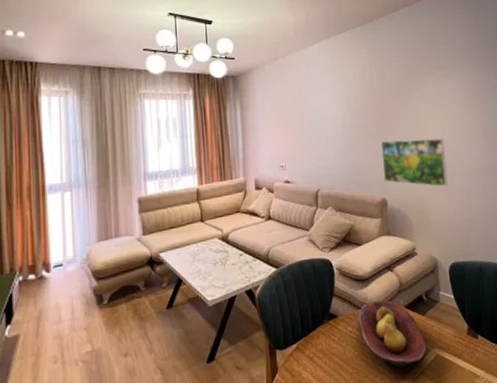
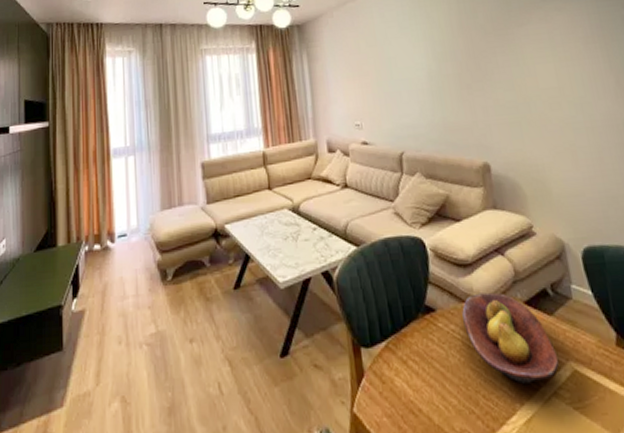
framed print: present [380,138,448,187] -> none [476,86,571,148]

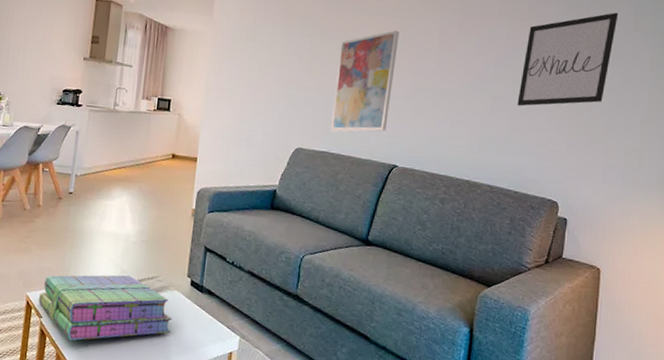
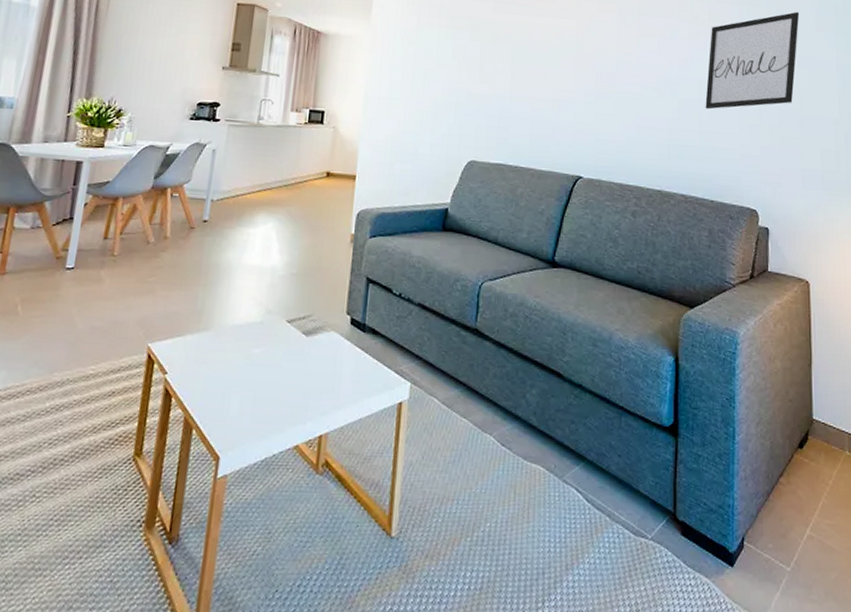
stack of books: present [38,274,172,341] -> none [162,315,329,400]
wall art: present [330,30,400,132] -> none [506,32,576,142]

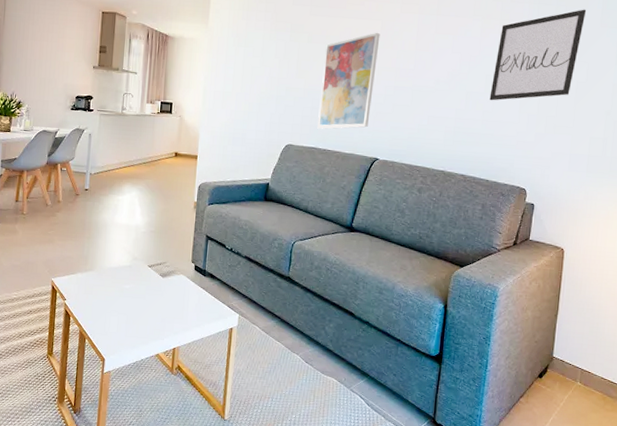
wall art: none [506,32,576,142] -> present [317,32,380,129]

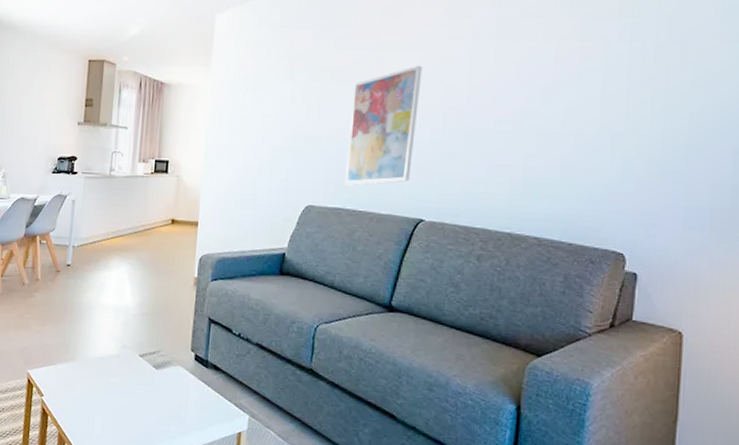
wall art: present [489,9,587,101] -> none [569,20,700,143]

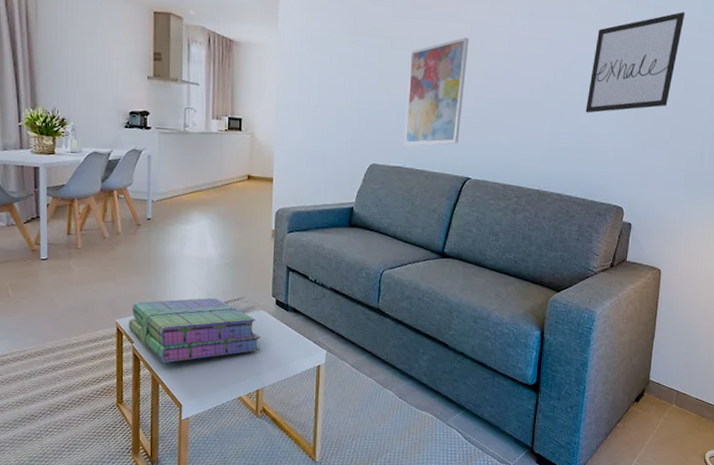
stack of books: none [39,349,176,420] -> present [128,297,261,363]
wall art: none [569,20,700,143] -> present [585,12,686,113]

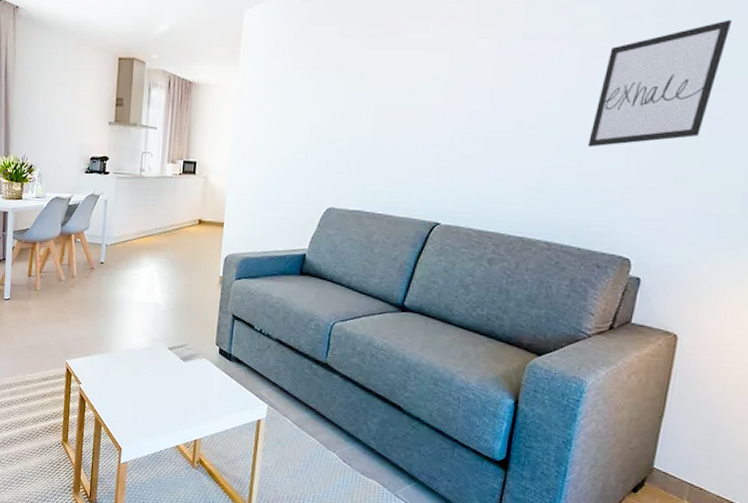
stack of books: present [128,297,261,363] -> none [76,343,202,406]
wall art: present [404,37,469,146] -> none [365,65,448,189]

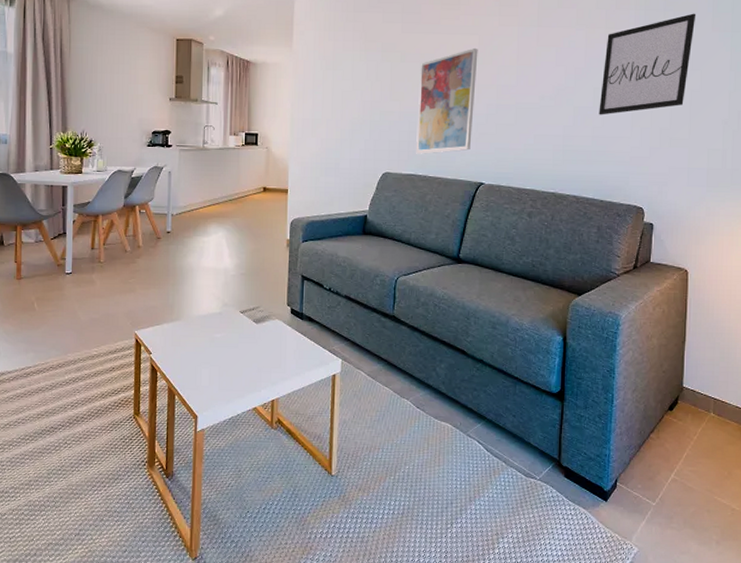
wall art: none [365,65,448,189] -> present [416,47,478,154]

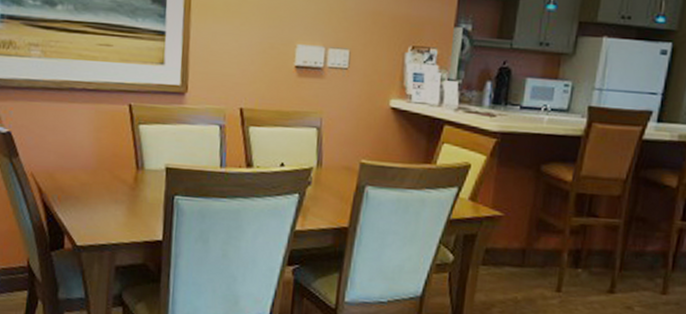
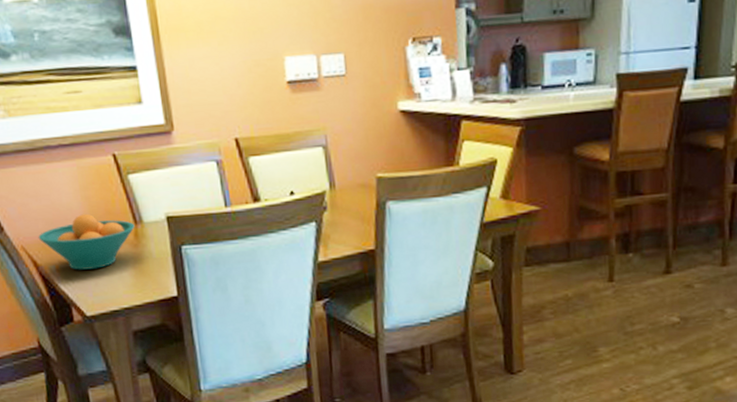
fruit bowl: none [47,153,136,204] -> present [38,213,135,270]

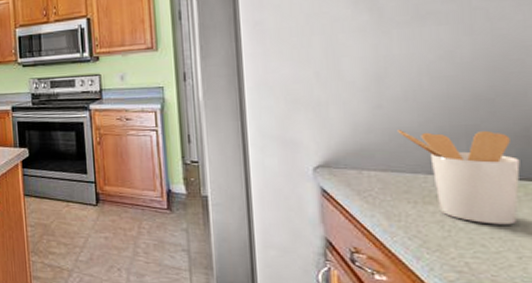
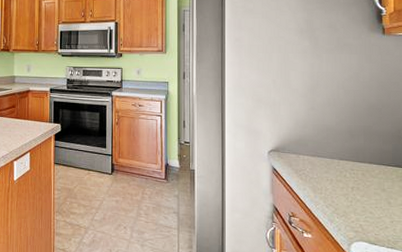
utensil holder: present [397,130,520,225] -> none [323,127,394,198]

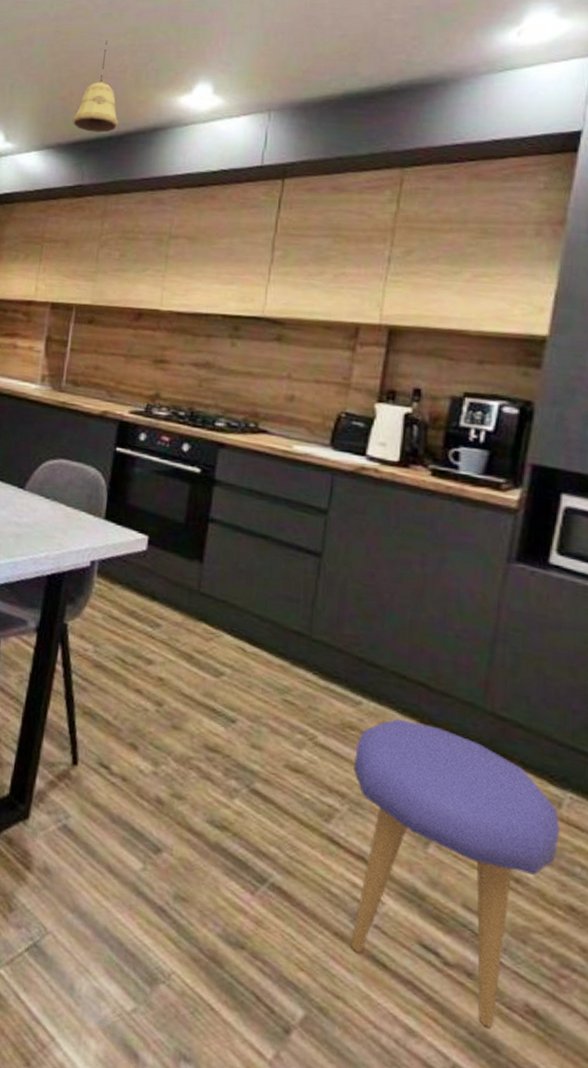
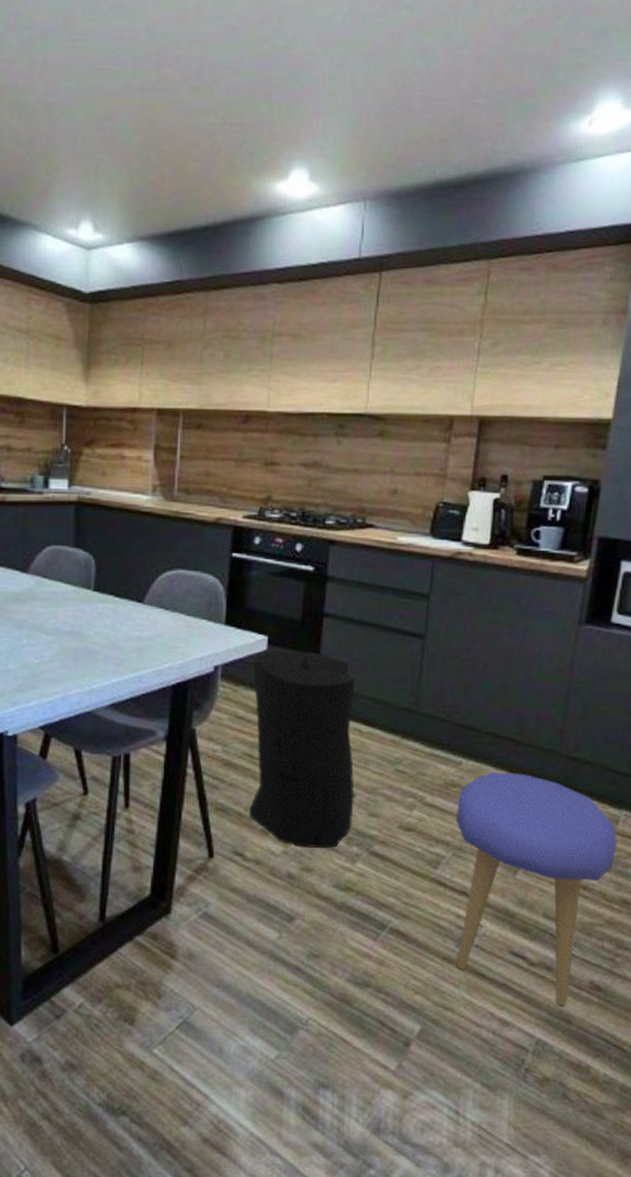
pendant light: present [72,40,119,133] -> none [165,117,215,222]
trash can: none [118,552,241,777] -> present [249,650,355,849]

----------

- Task to carry out:
Show all lines above holding "wall".

- Response area:
wall art: present [330,30,400,132] -> none [506,32,576,142]
wall art: none [506,32,576,142] -> present [317,32,380,129]
wall art: present [489,9,587,101] -> none [569,20,700,143]
wall art: none [569,20,700,143] -> present [585,12,686,113]
wall art: present [404,37,469,146] -> none [365,65,448,189]
wall art: none [365,65,448,189] -> present [416,47,478,154]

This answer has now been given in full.